If Constitutional amendments cannot be made, revisiting some of the laws limiting foreign participation in the domestic economy may help, the Joint Foreign Chambers said.
“While constitutional restrictions on foreign capital and foreign professionals are hard to change, restrictions in legislation and/or in interpretations of what should or should not be in the FINL should be easier to liberalize. Restrictions are scattered through various laws, some quite old, and most have rarely been reviewed to determine whether they remain in the national interest, especially whether they stand in the way of creating jobs,” the group said.
A review on how the Foreign Investment Negative List is being drawn is “overdue,” it said.
“A reform policy in government to determine whether existing restrictions continue to be in the national interest is lacking. Year after year, government departments passively apply the same legal restrictions and add new ones when Congress creates them. A review is overdue. This could be done by an inter-agency team instructed to review various restrictions on foreign equity investment in the participation in the Philippine economy of foreign equity, taking into consideration whether restrictions impede investment, job creation, and competitiveness. A report with specific proposed amendments could be ready by the time the 16th Congress is convened,” the Join Foreign Chambers said.
It also asked the government to remove from the negative list the “practice of all professions” prohibition, adding that this is “not germane in a document that concerns ‘investment.’”

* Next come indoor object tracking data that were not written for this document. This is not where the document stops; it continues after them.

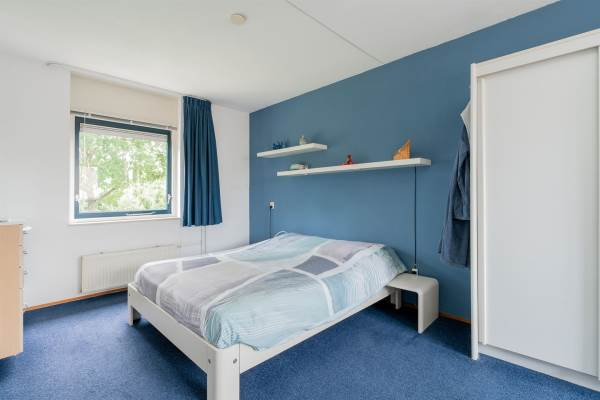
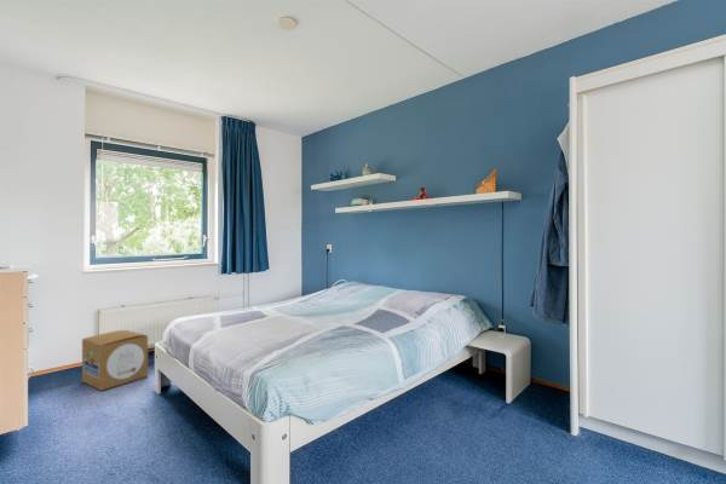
+ cardboard box [81,329,149,392]
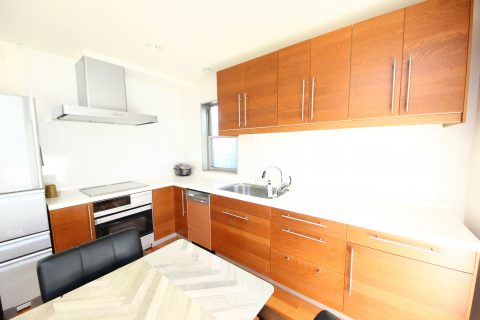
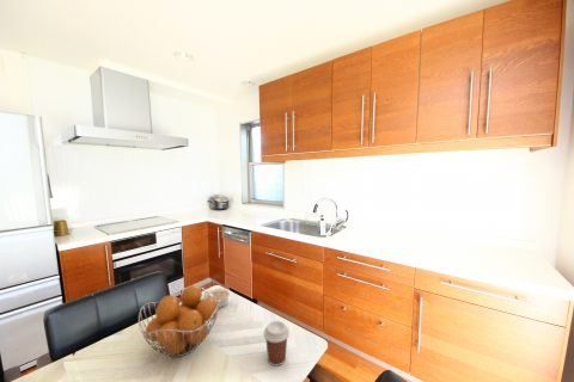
+ legume [201,288,232,309]
+ coffee cup [262,320,291,368]
+ fruit basket [138,284,220,358]
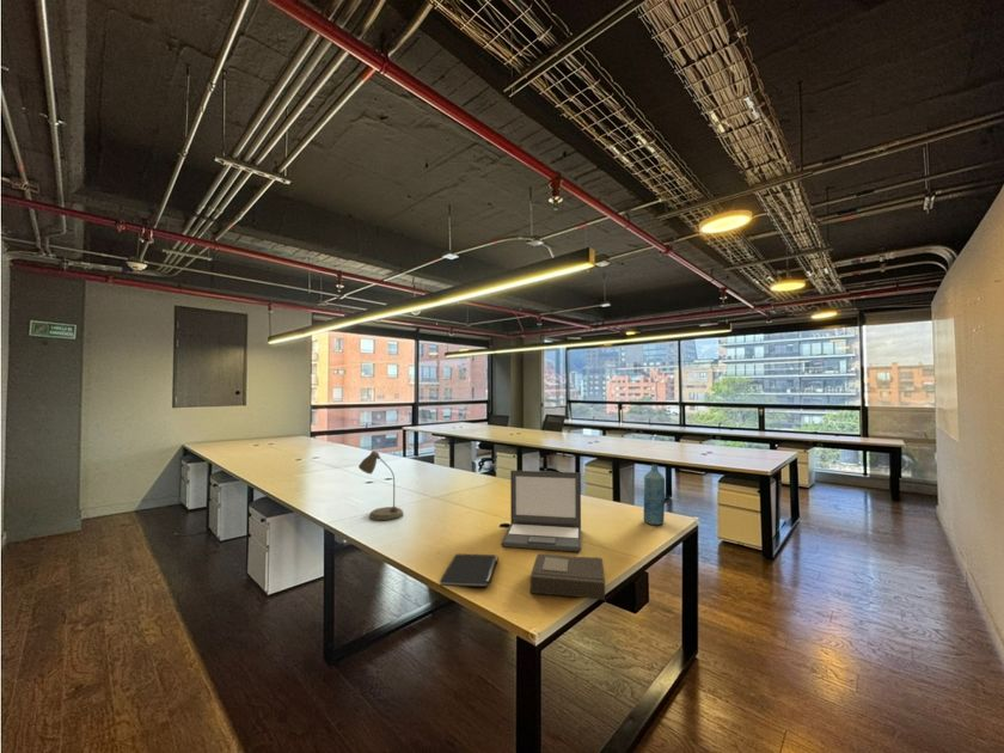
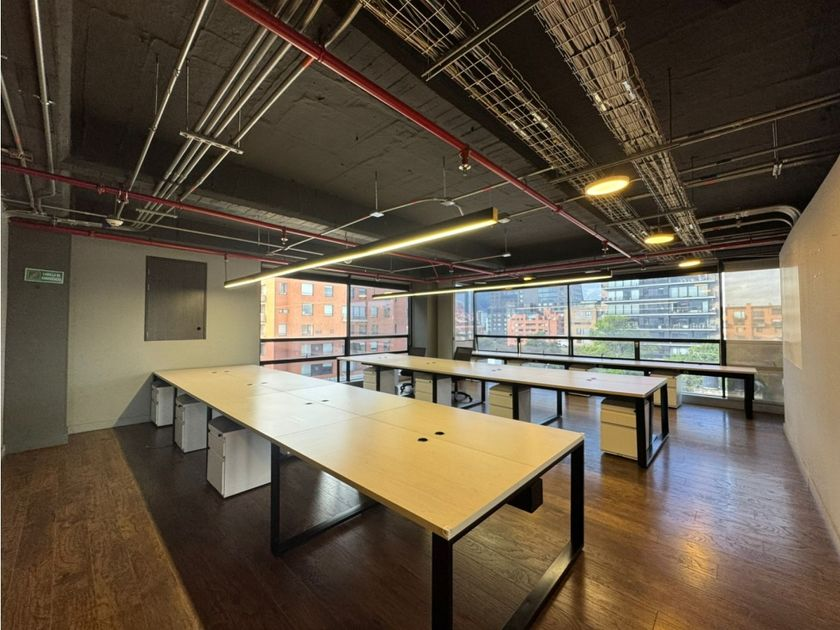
- notebook [439,552,500,588]
- desk lamp [357,449,404,521]
- laptop [500,470,582,552]
- bottle [642,464,667,526]
- book [529,552,606,601]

“There are 46 individual laws that provide for the regulation of as many professions, while the Supreme Court establishes rule for practicing law. All but the laws on professions allow for reciprocity. The Professional Regulatory Commission decides whether reciprocity exists when a foreign national applies to practice in the Philippines. The current FINL does not explain this. Furthermore, with some exceptions, there is a distinction between ownership of a company that employs professionals (certified by the PRC) and employees who execute professional services. The FINL needs clarification, as it is incorrectly worded in its present form,” the group said.
It said a long-winding FINL would be a deterrent as the Philippines moves to fulfill its Asean commitments as well as participate in other multilateral trade deals.
“As Asean moves towards the Asean Economic Community there will be more advocacy under the 2007 AEC Blueprint to lower barriers to cross-border investment in priority sectors. Similar challenges may arise if the Philippines negotiates for advanced free trade agreements with the European Union and with the 11 countries currently participating in the future Trans-Pacific Partnership. The investment chapter of the Korea-US FTA requires unrestricted foreign equity investment between parties, and the same chapter in the TPP is expected to be similar. Parties are given time to transition their laws to meet commitments under the new trade agreements,” the Joint Foreign Chambers said.
It groups the American Chamber of Commerce of the Philippines, Australian-New Zealand Chamber of Commerce of the Philippines, Canadian Chamber of Commerce, European Chamber of Commerce of the Philippines, Japanese Chamber of Commerce and Industry of the Philippines, Korean Chamber of Commerce of the Philippines, and Philippine Association of Multinational Regional Headquarters.